• [PROBLEM TO WORK ON]: Both the line with "Casquette La Chapellerie" and the line with "Nothing found" in the records below must appear in the output, along with every line between them, exactly and with nothing added.

• [RECORDS SHOWN]:
*** Block opens ***

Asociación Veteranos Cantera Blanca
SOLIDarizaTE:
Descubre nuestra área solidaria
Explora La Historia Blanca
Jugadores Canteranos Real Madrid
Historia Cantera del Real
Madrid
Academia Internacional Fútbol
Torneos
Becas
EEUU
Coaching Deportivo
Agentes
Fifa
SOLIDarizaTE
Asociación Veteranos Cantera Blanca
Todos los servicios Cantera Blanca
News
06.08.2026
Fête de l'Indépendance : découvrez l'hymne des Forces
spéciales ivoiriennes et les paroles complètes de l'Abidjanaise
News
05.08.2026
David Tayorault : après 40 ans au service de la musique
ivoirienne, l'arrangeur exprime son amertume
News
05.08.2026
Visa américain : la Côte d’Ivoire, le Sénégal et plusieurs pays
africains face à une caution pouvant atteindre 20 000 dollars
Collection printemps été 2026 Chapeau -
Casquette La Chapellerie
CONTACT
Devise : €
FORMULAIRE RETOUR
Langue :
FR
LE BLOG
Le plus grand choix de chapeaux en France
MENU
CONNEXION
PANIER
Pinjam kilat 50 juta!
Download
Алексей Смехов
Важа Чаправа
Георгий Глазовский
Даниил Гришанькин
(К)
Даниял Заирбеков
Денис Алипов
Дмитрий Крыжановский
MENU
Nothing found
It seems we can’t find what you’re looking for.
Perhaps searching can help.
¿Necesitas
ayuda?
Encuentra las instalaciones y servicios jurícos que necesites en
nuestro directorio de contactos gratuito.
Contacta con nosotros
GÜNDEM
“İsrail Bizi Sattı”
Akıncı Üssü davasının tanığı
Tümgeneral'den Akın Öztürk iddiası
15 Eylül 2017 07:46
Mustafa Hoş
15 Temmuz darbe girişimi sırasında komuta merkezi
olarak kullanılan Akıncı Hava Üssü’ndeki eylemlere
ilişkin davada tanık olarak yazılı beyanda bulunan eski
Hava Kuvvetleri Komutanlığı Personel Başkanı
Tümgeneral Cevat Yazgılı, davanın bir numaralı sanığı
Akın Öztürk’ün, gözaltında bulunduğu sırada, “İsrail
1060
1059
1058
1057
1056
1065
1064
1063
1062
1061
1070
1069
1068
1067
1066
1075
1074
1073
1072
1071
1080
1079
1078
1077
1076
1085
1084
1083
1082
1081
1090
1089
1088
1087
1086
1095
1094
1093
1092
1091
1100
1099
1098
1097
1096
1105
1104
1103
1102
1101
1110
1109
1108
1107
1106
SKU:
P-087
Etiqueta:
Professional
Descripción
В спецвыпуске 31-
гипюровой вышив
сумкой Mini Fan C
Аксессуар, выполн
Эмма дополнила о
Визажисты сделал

*** Block closes ***

• [SOLUTION]:
Casquette La Chapellerie
CONTACT
Devise : €
FORMULAIRE RETOUR
Langue :
FR
LE BLOG
Le plus grand choix de chapeaux en France
MENU
CONNEXION
PANIER
Pinjam kilat 50 juta!
Download
Алексей Смехов
Важа Чаправа
Георгий Глазовский
Даниил Гришанькин
(К)
Даниял Заирбеков
Денис Алипов
Дмитрий Крыжановский
MENU
Nothing found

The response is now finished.